1a. renewed attention to or interest in something
1b. a new presentation or publication of something old
1c. a period of renewed religious interest OR an often highly emotional evangelistic meeting or series of meetings
–“Revival.” Merriam-Webster.com Dictionary, Merriam-Webster, https://www.merriam-webster.com/dictionary/revival. Accessed 13 Dec. 2021.
In winter 2020 and the end of 2019, many Christians were excited. There was a big game coming up. The Kansas City Chiefs were slated to play against the San Francisco 49ers in the Super Bowl. Multiple church leaders had prophesied that the Kansas City Chiefs would win the game and that their victory would be a sign that an end times revival is on the way.

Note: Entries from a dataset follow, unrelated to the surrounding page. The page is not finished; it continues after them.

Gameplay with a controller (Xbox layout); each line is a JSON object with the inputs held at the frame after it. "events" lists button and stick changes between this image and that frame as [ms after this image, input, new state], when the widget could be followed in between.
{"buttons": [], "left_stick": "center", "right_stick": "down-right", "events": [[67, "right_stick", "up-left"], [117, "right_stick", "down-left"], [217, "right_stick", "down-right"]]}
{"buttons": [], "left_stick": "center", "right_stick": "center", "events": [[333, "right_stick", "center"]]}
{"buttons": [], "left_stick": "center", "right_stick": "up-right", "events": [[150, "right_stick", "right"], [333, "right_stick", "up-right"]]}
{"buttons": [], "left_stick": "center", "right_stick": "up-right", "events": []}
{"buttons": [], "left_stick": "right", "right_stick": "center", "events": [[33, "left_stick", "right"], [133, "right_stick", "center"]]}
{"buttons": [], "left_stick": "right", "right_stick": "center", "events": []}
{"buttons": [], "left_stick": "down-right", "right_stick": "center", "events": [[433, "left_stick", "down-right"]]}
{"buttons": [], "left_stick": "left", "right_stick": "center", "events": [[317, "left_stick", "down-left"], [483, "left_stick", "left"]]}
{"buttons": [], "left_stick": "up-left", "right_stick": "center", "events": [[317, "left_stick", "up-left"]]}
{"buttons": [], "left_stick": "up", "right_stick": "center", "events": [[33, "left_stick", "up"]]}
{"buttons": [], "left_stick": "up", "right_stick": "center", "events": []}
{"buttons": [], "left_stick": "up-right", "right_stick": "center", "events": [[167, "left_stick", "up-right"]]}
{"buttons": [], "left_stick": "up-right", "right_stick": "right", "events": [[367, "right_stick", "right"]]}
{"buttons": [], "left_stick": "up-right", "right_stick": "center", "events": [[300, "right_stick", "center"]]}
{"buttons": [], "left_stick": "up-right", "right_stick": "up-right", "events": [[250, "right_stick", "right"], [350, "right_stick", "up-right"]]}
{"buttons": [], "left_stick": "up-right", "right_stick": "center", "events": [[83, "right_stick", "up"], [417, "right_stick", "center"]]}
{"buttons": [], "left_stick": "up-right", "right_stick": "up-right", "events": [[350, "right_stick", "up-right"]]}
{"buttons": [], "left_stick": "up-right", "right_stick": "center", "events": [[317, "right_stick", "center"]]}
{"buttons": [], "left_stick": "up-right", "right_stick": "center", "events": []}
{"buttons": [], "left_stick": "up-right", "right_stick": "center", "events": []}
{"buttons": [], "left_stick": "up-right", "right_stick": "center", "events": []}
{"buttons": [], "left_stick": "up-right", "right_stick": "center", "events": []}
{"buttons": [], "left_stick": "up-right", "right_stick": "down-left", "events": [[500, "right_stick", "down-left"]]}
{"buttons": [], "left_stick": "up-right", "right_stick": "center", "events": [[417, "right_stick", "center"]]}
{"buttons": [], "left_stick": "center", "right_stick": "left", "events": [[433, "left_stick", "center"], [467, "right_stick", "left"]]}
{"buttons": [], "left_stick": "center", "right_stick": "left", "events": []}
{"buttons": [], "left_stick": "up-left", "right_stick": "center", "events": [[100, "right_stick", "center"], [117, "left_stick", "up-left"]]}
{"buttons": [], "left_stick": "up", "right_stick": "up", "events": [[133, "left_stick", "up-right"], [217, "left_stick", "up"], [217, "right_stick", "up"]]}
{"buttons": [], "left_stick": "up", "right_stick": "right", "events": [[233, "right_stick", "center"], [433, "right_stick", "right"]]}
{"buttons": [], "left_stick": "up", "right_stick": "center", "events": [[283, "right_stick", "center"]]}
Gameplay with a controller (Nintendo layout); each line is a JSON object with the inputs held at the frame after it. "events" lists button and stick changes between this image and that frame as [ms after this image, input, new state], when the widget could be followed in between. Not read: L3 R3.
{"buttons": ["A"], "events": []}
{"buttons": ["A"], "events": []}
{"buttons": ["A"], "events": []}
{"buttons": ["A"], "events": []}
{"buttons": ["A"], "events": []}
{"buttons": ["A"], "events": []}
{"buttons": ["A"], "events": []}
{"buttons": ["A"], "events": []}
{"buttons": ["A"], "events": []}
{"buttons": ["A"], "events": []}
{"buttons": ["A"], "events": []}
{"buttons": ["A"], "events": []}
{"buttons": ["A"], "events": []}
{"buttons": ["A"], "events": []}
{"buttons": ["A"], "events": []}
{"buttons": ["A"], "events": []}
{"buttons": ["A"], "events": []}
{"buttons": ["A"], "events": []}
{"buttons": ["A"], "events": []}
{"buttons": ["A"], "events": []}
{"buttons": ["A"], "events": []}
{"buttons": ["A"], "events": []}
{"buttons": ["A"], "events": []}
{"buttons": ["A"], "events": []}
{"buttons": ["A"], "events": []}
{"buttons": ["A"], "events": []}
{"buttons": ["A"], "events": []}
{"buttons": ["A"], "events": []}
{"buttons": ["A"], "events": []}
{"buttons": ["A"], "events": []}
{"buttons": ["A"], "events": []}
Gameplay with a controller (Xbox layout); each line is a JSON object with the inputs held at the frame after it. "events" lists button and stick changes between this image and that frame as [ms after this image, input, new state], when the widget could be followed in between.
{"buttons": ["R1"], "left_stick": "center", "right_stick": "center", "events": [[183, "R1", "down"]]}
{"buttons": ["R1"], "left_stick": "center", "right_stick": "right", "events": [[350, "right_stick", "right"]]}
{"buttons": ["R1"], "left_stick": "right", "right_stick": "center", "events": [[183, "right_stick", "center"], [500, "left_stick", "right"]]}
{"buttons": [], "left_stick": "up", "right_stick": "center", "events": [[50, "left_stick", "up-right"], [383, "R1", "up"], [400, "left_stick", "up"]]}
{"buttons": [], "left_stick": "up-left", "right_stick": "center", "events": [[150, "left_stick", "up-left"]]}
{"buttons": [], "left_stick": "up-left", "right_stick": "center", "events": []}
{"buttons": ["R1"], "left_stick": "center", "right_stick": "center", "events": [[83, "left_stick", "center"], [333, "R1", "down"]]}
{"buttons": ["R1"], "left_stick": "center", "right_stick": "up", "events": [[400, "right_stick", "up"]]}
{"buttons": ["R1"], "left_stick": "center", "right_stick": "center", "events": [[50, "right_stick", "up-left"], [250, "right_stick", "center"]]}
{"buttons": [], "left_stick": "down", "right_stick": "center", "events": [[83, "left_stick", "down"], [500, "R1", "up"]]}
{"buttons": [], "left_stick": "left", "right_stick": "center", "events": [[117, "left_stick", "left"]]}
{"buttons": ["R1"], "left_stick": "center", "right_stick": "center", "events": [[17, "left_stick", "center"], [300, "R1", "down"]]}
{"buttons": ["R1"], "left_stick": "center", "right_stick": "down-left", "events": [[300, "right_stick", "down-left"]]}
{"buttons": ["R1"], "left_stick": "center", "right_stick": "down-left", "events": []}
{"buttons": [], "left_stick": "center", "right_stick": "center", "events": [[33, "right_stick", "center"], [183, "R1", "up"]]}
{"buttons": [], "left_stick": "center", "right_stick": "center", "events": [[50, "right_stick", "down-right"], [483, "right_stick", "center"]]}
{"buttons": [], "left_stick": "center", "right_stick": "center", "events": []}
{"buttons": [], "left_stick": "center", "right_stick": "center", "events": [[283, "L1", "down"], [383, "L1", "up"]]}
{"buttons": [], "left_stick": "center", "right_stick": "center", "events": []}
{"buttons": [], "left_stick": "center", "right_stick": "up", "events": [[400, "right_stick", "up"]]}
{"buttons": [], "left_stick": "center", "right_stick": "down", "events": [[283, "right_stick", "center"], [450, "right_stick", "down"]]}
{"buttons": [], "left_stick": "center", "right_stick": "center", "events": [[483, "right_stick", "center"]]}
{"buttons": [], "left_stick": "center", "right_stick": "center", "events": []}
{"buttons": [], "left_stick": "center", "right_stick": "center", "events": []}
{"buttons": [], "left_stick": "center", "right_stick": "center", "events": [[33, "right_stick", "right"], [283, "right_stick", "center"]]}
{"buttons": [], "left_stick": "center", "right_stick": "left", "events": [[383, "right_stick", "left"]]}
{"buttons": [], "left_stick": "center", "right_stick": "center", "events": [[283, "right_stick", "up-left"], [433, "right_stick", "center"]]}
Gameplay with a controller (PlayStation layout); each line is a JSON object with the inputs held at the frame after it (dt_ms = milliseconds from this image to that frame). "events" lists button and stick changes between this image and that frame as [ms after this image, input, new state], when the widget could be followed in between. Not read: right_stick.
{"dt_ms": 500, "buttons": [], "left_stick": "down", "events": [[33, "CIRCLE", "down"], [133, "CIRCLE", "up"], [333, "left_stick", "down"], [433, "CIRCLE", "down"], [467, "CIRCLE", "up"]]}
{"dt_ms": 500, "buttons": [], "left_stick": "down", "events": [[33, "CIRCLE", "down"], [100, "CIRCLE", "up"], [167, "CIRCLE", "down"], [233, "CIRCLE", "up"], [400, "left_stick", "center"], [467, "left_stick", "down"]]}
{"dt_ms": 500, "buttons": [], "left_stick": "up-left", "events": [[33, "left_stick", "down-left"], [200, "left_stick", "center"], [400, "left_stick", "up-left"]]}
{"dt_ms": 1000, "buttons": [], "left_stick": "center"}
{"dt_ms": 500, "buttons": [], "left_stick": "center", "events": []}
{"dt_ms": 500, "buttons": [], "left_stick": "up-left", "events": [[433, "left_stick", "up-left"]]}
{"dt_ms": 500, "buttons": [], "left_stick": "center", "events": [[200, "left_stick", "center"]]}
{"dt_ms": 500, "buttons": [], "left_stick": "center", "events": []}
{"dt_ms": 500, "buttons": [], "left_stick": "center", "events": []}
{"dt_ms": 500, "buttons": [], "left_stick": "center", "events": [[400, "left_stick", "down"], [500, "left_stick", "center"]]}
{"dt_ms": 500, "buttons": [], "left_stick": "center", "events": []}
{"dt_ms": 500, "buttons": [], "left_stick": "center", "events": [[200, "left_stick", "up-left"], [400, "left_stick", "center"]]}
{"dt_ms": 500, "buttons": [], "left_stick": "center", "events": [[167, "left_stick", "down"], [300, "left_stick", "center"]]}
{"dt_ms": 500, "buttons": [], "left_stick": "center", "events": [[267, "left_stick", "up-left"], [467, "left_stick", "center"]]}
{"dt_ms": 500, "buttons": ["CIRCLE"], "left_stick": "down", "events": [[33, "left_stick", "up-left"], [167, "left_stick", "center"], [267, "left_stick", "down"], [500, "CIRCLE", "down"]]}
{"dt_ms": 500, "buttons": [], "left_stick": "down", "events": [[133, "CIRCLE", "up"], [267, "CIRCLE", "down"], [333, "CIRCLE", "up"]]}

Anyone who was brought up like me, where the Pentecostals and the Evangelicals and the Nondenominationals somehow intersect, knows about revival. Your church has probably been praying for revival for years.
I was taught that revival would be this huge spiritual awakening–The Fourth Great Awakening–when the Holy Spirit sweeps through America, changing people’s hearts, lives, and behaviors and changing American culture as a whole. Ideally, people would be convicted of their sin and turn to seek the Lord with their whole hearts. It would be a movement of awakening, repentance, and transformation. Signs and wonders would be ever present.
It didn’t happen.
At least not in that way.
I have always been someone who believed that God would answer my prayers in whichever way They chose to. In this context, this means that if God chose to bring revival and a move of Their Spirit, They will do it Their way.
While I can’t say for sure whether or not a traditional revival has taken place, I can say that another movement is taking place: that of deconstruction.
Deconstruction is happening in places where American Christianity has become entangled with politics and culture wars. Where the Lord’s name has been used to advance particular motives. Where a mythic narrative of a great nation is more important than an honest one.
Many young people are seeing these inconsistencies and distancing themselves from the church as an institution, whether permanently or only for a while. One social media account (@thenewevangelicals on Instagram) brings to light all of the ways that Christianity in the United States has become less about Jesus and more about….America. Anything that threatens that gospel is seen as sinful.
Hence why Critical Race Theory, something that children don’t learn in school, is considered problematic. Or why mandates to wear masks during a pandemic are seen as infringements on personal freedom. America has always been about personal freedom. And they’ve always been the hero of the story, fighting for democracy around the world. So God forbid anyone teaches that they’re the bad guys.
In the midst of this, I still wonder if deconstruction is one step on the road to revival.
If revival is supposed to be a movement of repentance and transformation, perhaps it could be. But I think it will start when there is a recognition that corporate/communal sin exists and that it is just as problematic as personal sin. The same ways we can easily recognizing adultery or theft or murder as sins should be how we begin to recognize prejudice and idolatry (nationalism, political party, etc.) as cultural or generational sins that need to be repented of as hindrances to the fullness of a move of the Spirit.